• [Exercise goal] Produce an exact transcription of the listing below, omitting the pictures.

• [Information provided]
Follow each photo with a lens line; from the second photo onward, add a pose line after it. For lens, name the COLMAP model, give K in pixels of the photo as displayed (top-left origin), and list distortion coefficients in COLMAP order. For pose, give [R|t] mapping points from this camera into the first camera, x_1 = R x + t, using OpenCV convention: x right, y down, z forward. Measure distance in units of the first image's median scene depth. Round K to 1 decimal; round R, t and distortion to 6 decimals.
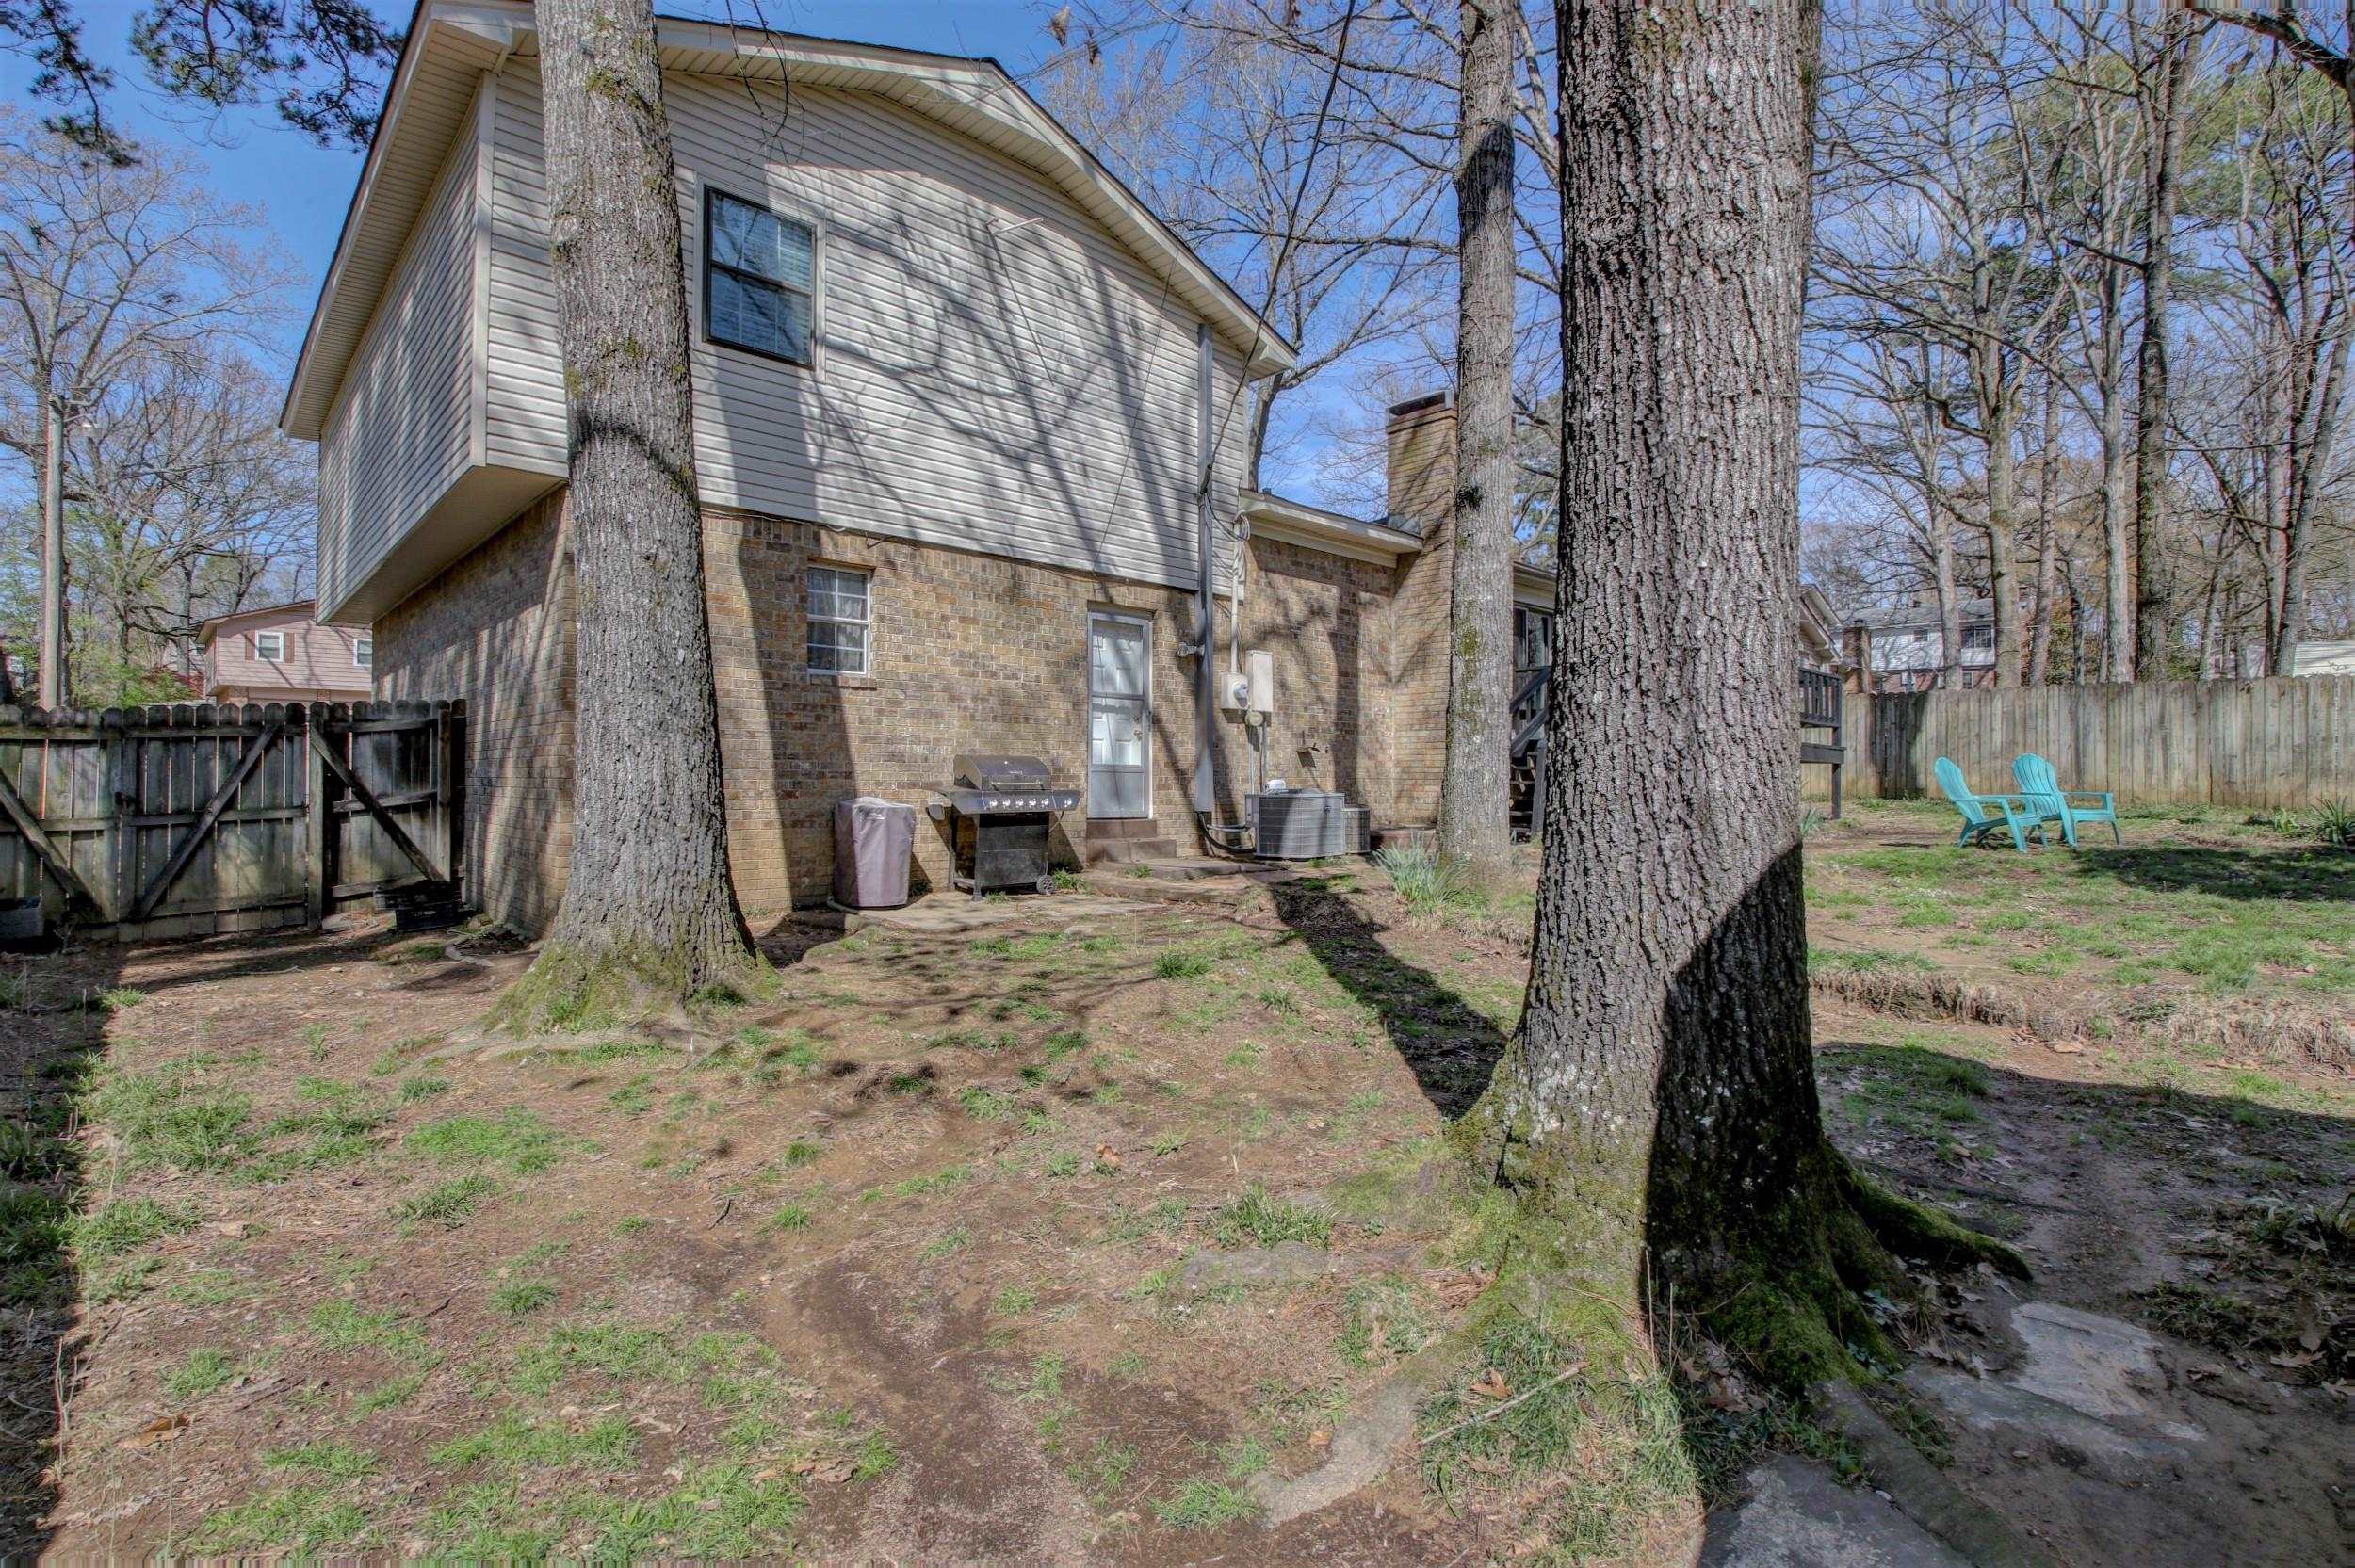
lens RADIAL K [[1099.9, 0, 1181.6], [0, 1099.9, 785.4], [0, 0, 1]] dist [0.000428, -0.013845]
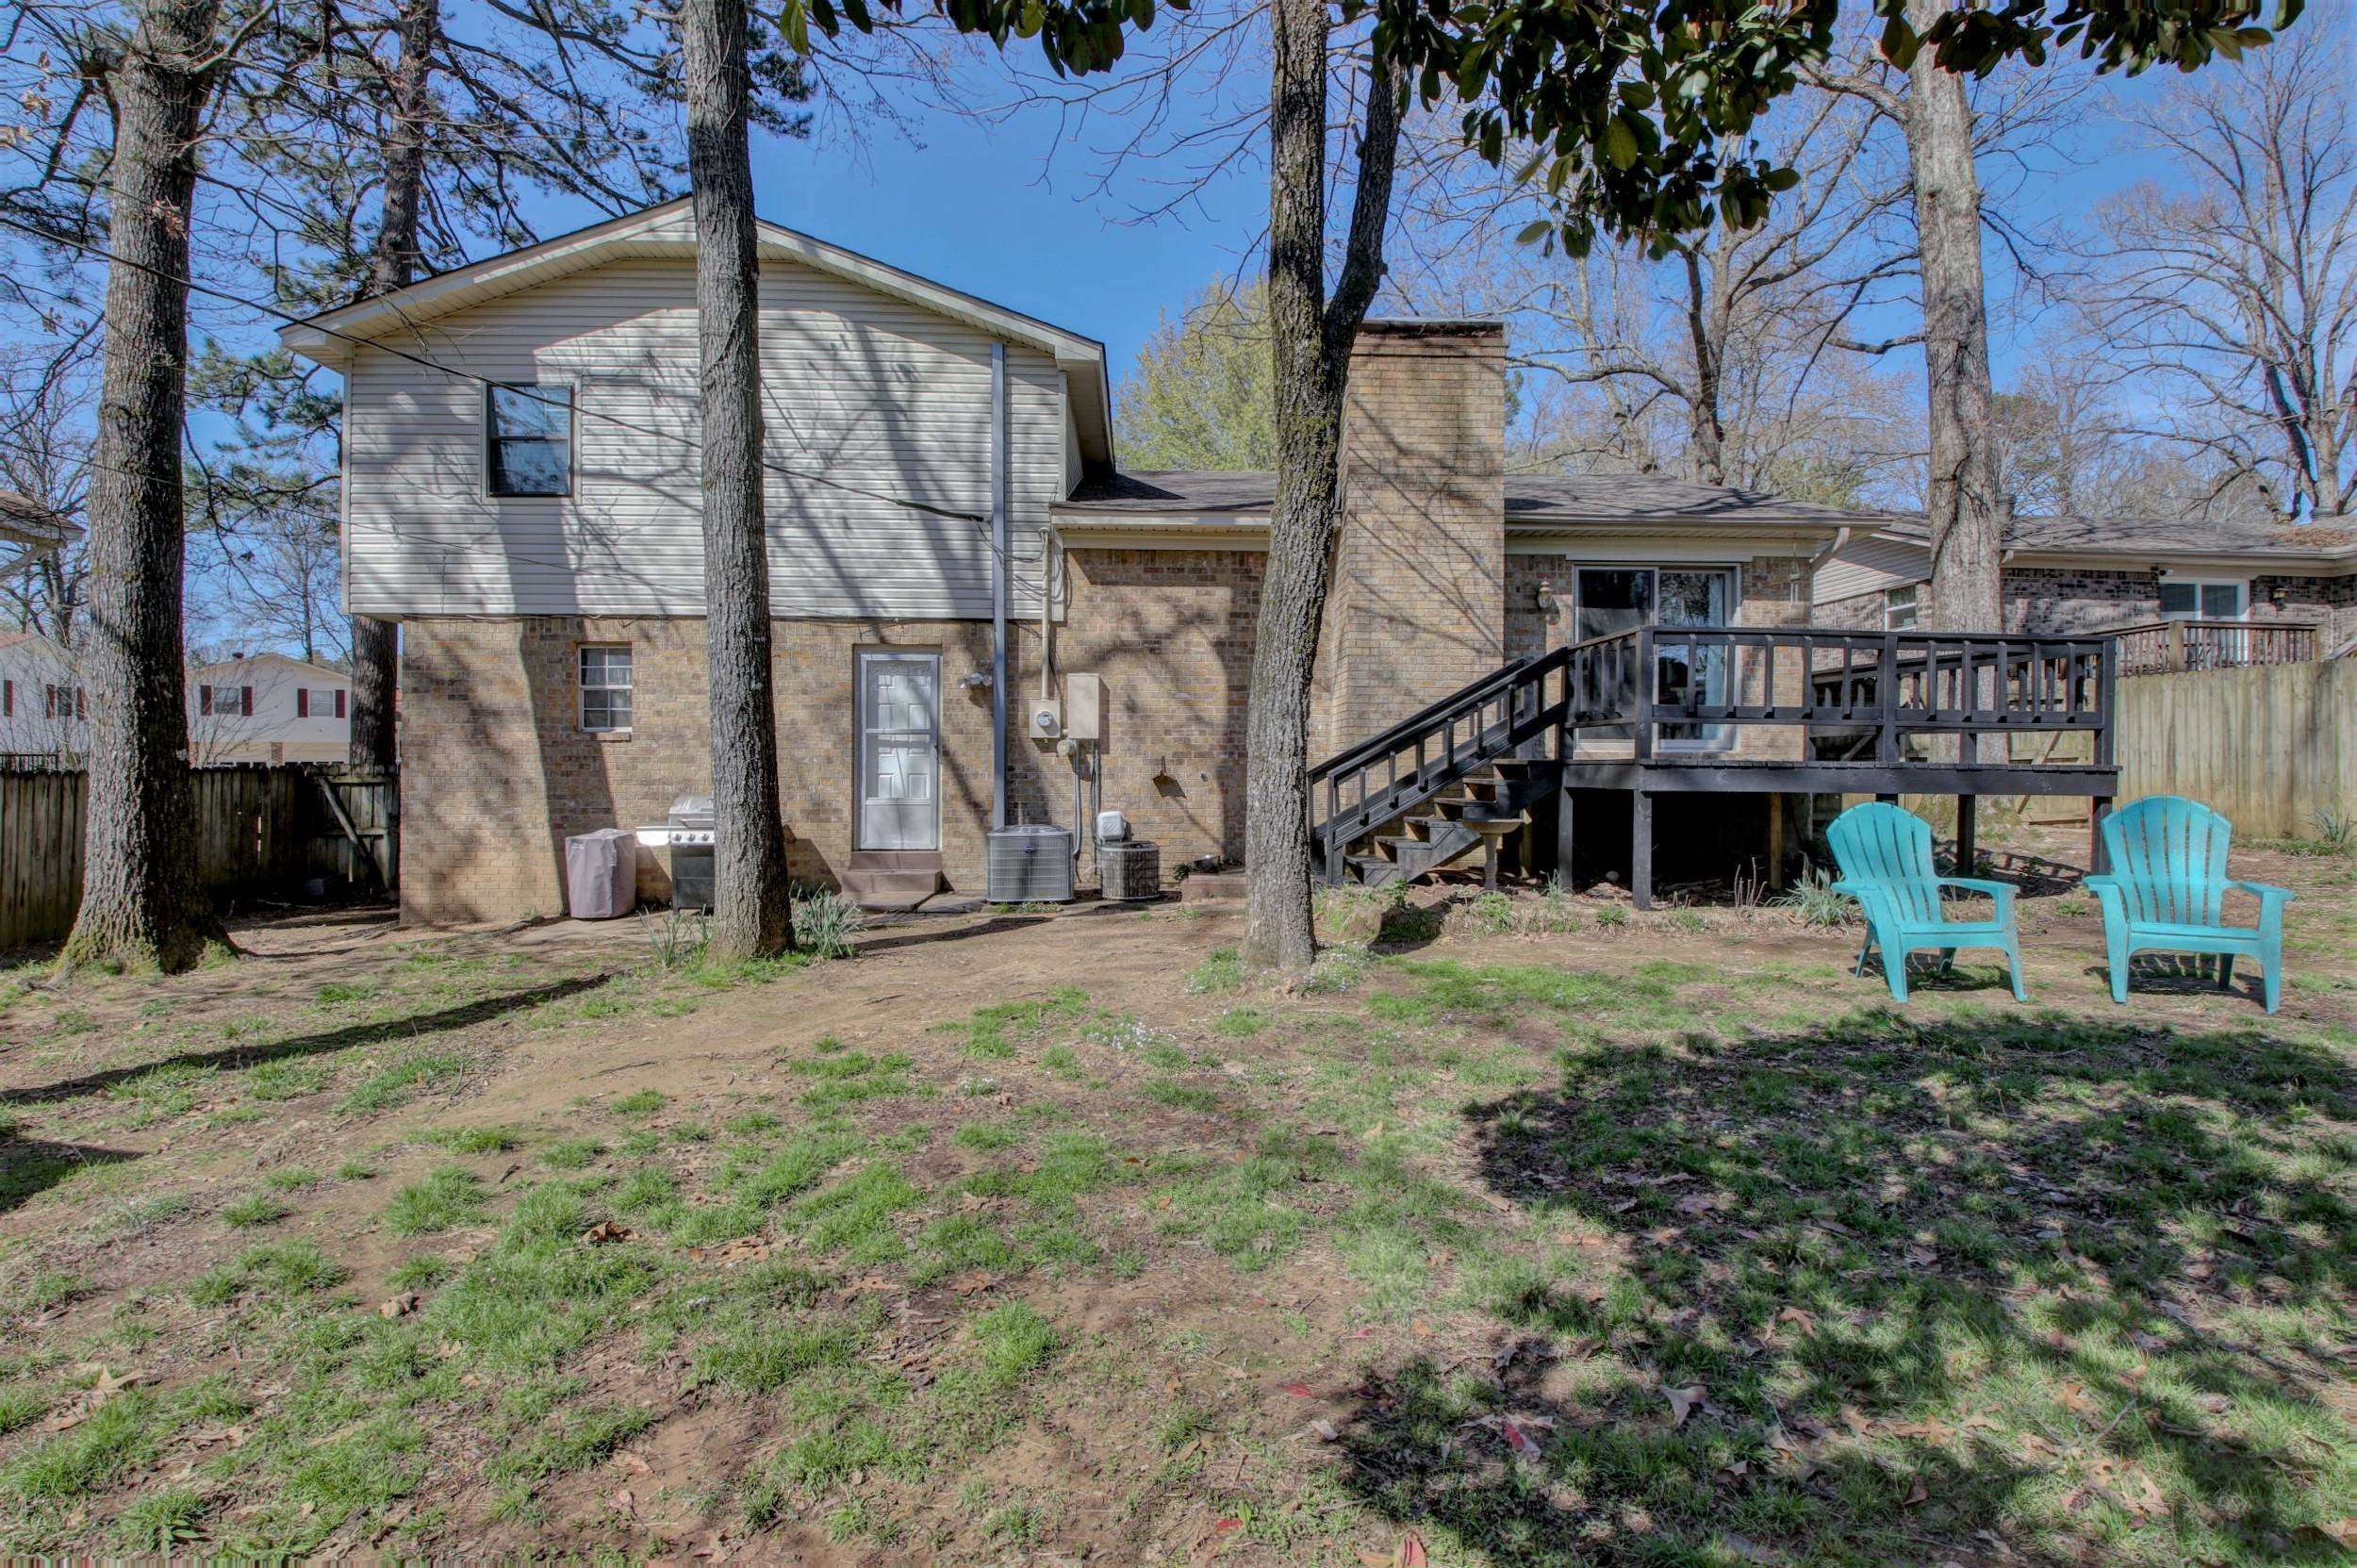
lens RADIAL K [[1101.0, 0, 1172.0], [0, 1101.0, 780.1], [0, 0, 1]] dist [0.000428, -0.013845]
pose [[0.752434, 0.006303, -0.658638, 0.844073], [0.000971, 0.999943, 0.010678, -0.047399], [0.658667, -0.008674, 0.752385, 0.396281]]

• [Solution to this problem]
Follow each photo with a lens line; from the second photo onward, add a pose line after it. For lens, name the COLMAP model, give K in pixels of the photo as displayed (top-left origin), and list distortion coefficients in COLMAP order. For pose, give [R|t] mapping points from this camera into the first camera, x_1 = R x + t, using OpenCV convention: x right, y down, z forward. Measure distance in units of the first image's median scene depth. Round K to 1 decimal; round R, t and distortion to 6 decimals.
lens RADIAL K [[1099.9, 0, 1181.6], [0, 1099.9, 785.4], [0, 0, 1]] dist [0.000428, -0.013845]
lens RADIAL K [[1101.0, 0, 1172.0], [0, 1101.0, 780.1], [0, 0, 1]] dist [0.000428, -0.013845]
pose [[0.752434, 0.006303, -0.658638, 0.844073], [0.000971, 0.999943, 0.010678, -0.047399], [0.658667, -0.008674, 0.752385, 0.396281]]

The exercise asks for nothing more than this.